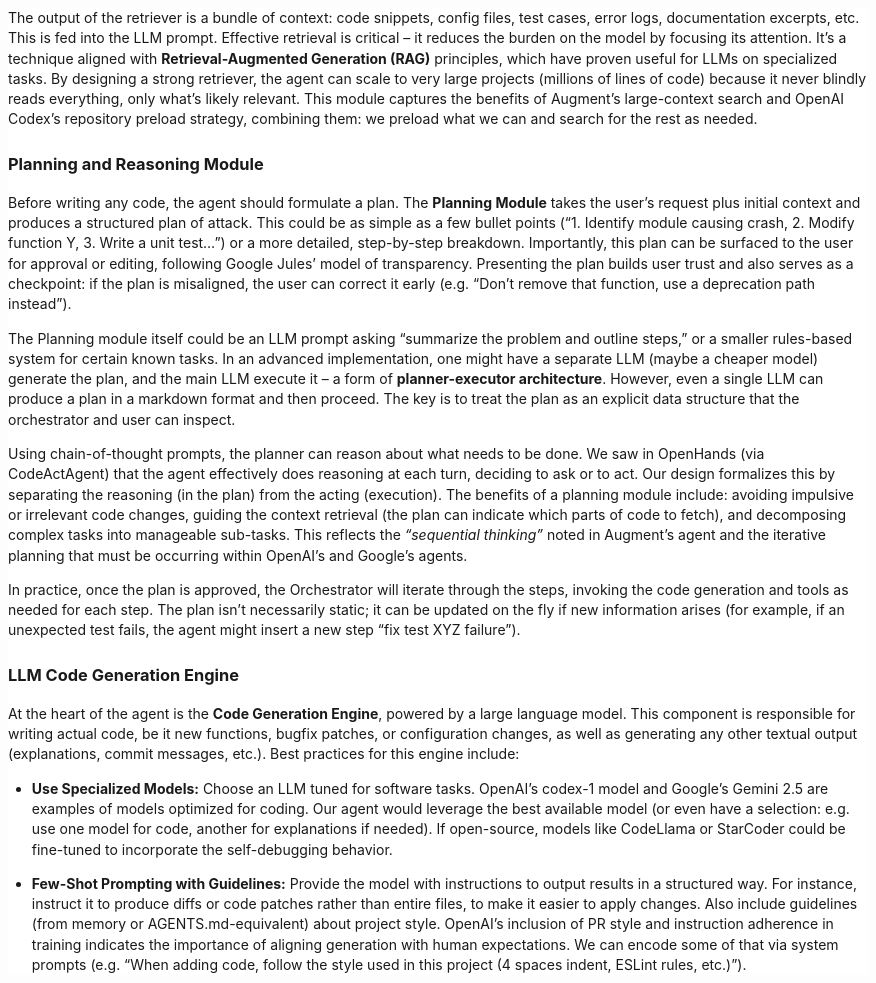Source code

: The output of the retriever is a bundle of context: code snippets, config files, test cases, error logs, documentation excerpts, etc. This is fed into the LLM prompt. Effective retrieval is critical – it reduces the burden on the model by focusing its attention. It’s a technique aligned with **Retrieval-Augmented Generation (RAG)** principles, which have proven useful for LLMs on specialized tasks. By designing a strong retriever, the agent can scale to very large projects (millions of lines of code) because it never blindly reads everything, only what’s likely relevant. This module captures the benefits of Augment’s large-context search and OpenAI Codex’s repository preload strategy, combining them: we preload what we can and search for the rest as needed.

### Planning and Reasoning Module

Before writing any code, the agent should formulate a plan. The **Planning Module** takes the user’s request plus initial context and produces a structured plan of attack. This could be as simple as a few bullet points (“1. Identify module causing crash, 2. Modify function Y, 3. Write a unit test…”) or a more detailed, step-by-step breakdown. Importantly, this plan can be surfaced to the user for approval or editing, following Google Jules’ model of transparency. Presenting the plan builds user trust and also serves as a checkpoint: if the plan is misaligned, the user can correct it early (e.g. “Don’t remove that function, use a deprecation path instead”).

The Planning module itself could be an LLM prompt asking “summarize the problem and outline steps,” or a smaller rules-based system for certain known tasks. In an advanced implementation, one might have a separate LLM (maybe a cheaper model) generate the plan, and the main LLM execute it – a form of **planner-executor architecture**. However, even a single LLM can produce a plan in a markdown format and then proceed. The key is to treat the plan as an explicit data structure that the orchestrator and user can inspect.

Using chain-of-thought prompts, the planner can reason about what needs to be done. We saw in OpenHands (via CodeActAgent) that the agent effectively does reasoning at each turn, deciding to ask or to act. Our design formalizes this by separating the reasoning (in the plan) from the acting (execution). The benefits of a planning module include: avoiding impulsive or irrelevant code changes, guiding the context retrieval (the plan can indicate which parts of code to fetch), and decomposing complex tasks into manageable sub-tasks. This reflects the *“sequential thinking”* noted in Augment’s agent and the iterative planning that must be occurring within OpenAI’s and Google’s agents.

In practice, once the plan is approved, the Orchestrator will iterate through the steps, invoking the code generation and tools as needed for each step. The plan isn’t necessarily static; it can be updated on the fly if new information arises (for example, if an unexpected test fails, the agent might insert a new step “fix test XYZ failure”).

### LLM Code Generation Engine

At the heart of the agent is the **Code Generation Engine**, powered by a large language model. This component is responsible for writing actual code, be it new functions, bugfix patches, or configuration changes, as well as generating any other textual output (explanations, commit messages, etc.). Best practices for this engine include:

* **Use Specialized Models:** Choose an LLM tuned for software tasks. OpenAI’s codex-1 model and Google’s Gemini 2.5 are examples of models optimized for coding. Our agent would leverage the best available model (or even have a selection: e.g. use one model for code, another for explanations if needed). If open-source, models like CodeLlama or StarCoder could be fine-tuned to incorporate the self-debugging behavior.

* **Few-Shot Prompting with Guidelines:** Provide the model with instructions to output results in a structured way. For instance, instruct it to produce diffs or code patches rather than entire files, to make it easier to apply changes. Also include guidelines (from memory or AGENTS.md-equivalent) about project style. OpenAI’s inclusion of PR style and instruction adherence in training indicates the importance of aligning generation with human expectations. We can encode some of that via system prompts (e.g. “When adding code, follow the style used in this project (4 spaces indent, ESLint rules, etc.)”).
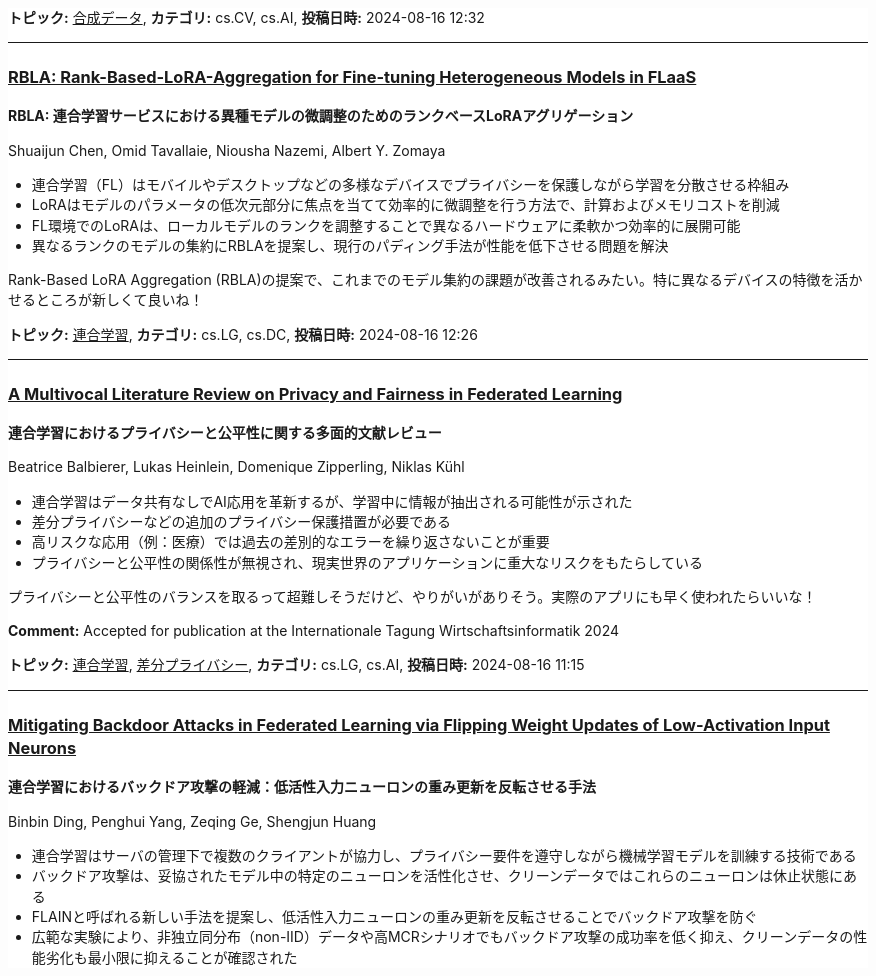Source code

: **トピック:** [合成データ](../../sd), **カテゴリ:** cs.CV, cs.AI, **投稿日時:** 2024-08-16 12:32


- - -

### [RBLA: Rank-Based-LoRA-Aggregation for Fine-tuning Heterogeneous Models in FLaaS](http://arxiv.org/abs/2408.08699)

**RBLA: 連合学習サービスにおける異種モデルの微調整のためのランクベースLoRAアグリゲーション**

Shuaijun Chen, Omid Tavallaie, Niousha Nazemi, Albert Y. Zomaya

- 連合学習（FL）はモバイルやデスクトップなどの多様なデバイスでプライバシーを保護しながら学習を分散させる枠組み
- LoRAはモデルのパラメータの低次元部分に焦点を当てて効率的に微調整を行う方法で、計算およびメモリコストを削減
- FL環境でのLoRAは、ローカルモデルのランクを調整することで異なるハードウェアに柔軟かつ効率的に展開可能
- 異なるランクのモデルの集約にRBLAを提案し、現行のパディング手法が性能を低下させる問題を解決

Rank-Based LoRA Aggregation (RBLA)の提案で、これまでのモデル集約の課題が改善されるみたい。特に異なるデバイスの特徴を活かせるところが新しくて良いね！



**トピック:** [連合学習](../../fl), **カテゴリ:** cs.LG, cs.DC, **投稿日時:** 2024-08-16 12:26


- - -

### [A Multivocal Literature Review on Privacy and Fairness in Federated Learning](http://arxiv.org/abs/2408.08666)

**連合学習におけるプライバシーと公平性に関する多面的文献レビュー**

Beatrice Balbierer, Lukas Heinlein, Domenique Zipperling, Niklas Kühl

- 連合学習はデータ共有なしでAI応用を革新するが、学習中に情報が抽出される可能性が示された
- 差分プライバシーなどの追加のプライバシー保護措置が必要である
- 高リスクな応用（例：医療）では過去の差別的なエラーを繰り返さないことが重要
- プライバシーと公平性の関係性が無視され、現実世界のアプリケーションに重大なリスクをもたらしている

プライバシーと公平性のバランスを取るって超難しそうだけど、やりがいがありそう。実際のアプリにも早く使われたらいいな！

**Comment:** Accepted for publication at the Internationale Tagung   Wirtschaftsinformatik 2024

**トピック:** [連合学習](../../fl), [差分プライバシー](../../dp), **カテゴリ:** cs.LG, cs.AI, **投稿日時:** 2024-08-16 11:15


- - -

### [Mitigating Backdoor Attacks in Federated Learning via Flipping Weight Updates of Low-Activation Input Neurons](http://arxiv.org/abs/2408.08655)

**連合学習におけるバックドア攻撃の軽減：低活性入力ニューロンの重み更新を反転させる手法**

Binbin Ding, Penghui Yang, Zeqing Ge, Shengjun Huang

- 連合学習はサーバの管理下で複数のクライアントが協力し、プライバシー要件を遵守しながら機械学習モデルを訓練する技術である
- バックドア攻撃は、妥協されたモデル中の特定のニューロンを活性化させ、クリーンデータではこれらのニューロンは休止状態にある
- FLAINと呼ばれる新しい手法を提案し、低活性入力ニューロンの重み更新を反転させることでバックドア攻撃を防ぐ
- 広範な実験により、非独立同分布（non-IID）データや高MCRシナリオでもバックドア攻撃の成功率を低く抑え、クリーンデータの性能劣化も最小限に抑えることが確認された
------------------------------------------------
Skipping the pictures, output the entries exactly as they appear above.

Source code

: The output of the retriever is a bundle of context: code snippets, config files, test cases, error logs, documentation excerpts, etc. This is fed into the LLM prompt. Effective retrieval is critical – it reduces the burden on the model by focusing its attention. It’s a technique aligned with **Retrieval-Augmented Generation (RAG)** principles, which have proven useful for LLMs on specialized tasks. By designing a strong retriever, the agent can scale to very large projects (millions of lines of code) because it never blindly reads everything, only what’s likely relevant. This module captures the benefits of Augment’s large-context search and OpenAI Codex’s repository preload strategy, combining them: we preload what we can and search for the rest as needed.

### Planning and Reasoning Module

Before writing any code, the agent should formulate a plan. The **Planning Module** takes the user’s request plus initial context and produces a structured plan of attack. This could be as simple as a few bullet points (“1. Identify module causing crash, 2. Modify function Y, 3. Write a unit test…”) or a more detailed, step-by-step breakdown. Importantly, this plan can be surfaced to the user for approval or editing, following Google Jules’ model of transparency. Presenting the plan builds user trust and also serves as a checkpoint: if the plan is misaligned, the user can correct it early (e.g. “Don’t remove that function, use a deprecation path instead”).

The Planning module itself could be an LLM prompt asking “summarize the problem and outline steps,” or a smaller rules-based system for certain known tasks. In an advanced implementation, one might have a separate LLM (maybe a cheaper model) generate the plan, and the main LLM execute it – a form of **planner-executor architecture**. However, even a single LLM can produce a plan in a markdown format and then proceed. The key is to treat the plan as an explicit data structure that the orchestrator and user can inspect.

Using chain-of-thought prompts, the planner can reason about what needs to be done. We saw in OpenHands (via CodeActAgent) that the agent effectively does reasoning at each turn, deciding to ask or to act. Our design formalizes this by separating the reasoning (in the plan) from the acting (execution). The benefits of a planning module include: avoiding impulsive or irrelevant code changes, guiding the context retrieval (the plan can indicate which parts of code to fetch), and decomposing complex tasks into manageable sub-tasks. This reflects the *“sequential thinking”* noted in Augment’s agent and the iterative planning that must be occurring within OpenAI’s and Google’s agents.

In practice, once the plan is approved, the Orchestrator will iterate through the steps, invoking the code generation and tools as needed for each step. The plan isn’t necessarily static; it can be updated on the fly if new information arises (for example, if an unexpected test fails, the agent might insert a new step “fix test XYZ failure”).

### LLM Code Generation Engine

At the heart of the agent is the **Code Generation Engine**, powered by a large language model. This component is responsible for writing actual code, be it new functions, bugfix patches, or configuration changes, as well as generating any other textual output (explanations, commit messages, etc.). Best practices for this engine include:

* **Use Specialized Models:** Choose an LLM tuned for software tasks. OpenAI’s codex-1 model and Google’s Gemini 2.5 are examples of models optimized for coding. Our agent would leverage the best available model (or even have a selection: e.g. use one model for code, another for explanations if needed). If open-source, models like CodeLlama or StarCoder could be fine-tuned to incorporate the self-debugging behavior.

* **Few-Shot Prompting with Guidelines:** Provide the model with instructions to output results in a structured way. For instance, instruct it to produce diffs or code patches rather than entire files, to make it easier to apply changes. Also include guidelines (from memory or AGENTS.md-equivalent) about project style. OpenAI’s inclusion of PR style and instruction adherence in training indicates the importance of aligning generation with human expectations. We can encode some of that via system prompts (e.g. “When adding code, follow the style used in this project (4 spaces indent, ESLint rules, etc.)”).
Source code

: **トピック:** [合成データ](../../sd), **カテゴリ:** cs.CV, cs.AI, **投稿日時:** 2024-08-16 12:32


- - -

### [RBLA: Rank-Based-LoRA-Aggregation for Fine-tuning Heterogeneous Models in FLaaS](http://arxiv.org/abs/2408.08699)

**RBLA: 連合学習サービスにおける異種モデルの微調整のためのランクベースLoRAアグリゲーション**

Shuaijun Chen, Omid Tavallaie, Niousha Nazemi, Albert Y. Zomaya

- 連合学習（FL）はモバイルやデスクトップなどの多様なデバイスでプライバシーを保護しながら学習を分散させる枠組み
- LoRAはモデルのパラメータの低次元部分に焦点を当てて効率的に微調整を行う方法で、計算およびメモリコストを削減
- FL環境でのLoRAは、ローカルモデルのランクを調整することで異なるハードウェアに柔軟かつ効率的に展開可能
- 異なるランクのモデルの集約にRBLAを提案し、現行のパディング手法が性能を低下させる問題を解決

Rank-Based LoRA Aggregation (RBLA)の提案で、これまでのモデル集約の課題が改善されるみたい。特に異なるデバイスの特徴を活かせるところが新しくて良いね！



**トピック:** [連合学習](../../fl), **カテゴリ:** cs.LG, cs.DC, **投稿日時:** 2024-08-16 12:26


- - -

### [A Multivocal Literature Review on Privacy and Fairness in Federated Learning](http://arxiv.org/abs/2408.08666)

**連合学習におけるプライバシーと公平性に関する多面的文献レビュー**

Beatrice Balbierer, Lukas Heinlein, Domenique Zipperling, Niklas Kühl

- 連合学習はデータ共有なしでAI応用を革新するが、学習中に情報が抽出される可能性が示された
- 差分プライバシーなどの追加のプライバシー保護措置が必要である
- 高リスクな応用（例：医療）では過去の差別的なエラーを繰り返さないことが重要
- プライバシーと公平性の関係性が無視され、現実世界のアプリケーションに重大なリスクをもたらしている

プライバシーと公平性のバランスを取るって超難しそうだけど、やりがいがありそう。実際のアプリにも早く使われたらいいな！

**Comment:** Accepted for publication at the Internationale Tagung   Wirtschaftsinformatik 2024

**トピック:** [連合学習](../../fl), [差分プライバシー](../../dp), **カテゴリ:** cs.LG, cs.AI, **投稿日時:** 2024-08-16 11:15


- - -

### [Mitigating Backdoor Attacks in Federated Learning via Flipping Weight Updates of Low-Activation Input Neurons](http://arxiv.org/abs/2408.08655)

**連合学習におけるバックドア攻撃の軽減：低活性入力ニューロンの重み更新を反転させる手法**

Binbin Ding, Penghui Yang, Zeqing Ge, Shengjun Huang

- 連合学習はサーバの管理下で複数のクライアントが協力し、プライバシー要件を遵守しながら機械学習モデルを訓練する技術である
- バックドア攻撃は、妥協されたモデル中の特定のニューロンを活性化させ、クリーンデータではこれらのニューロンは休止状態にある
- FLAINと呼ばれる新しい手法を提案し、低活性入力ニューロンの重み更新を反転させることでバックドア攻撃を防ぐ
- 広範な実験により、非独立同分布（non-IID）データや高MCRシナリオでもバックドア攻撃の成功率を低く抑え、クリーンデータの性能劣化も最小限に抑えることが確認された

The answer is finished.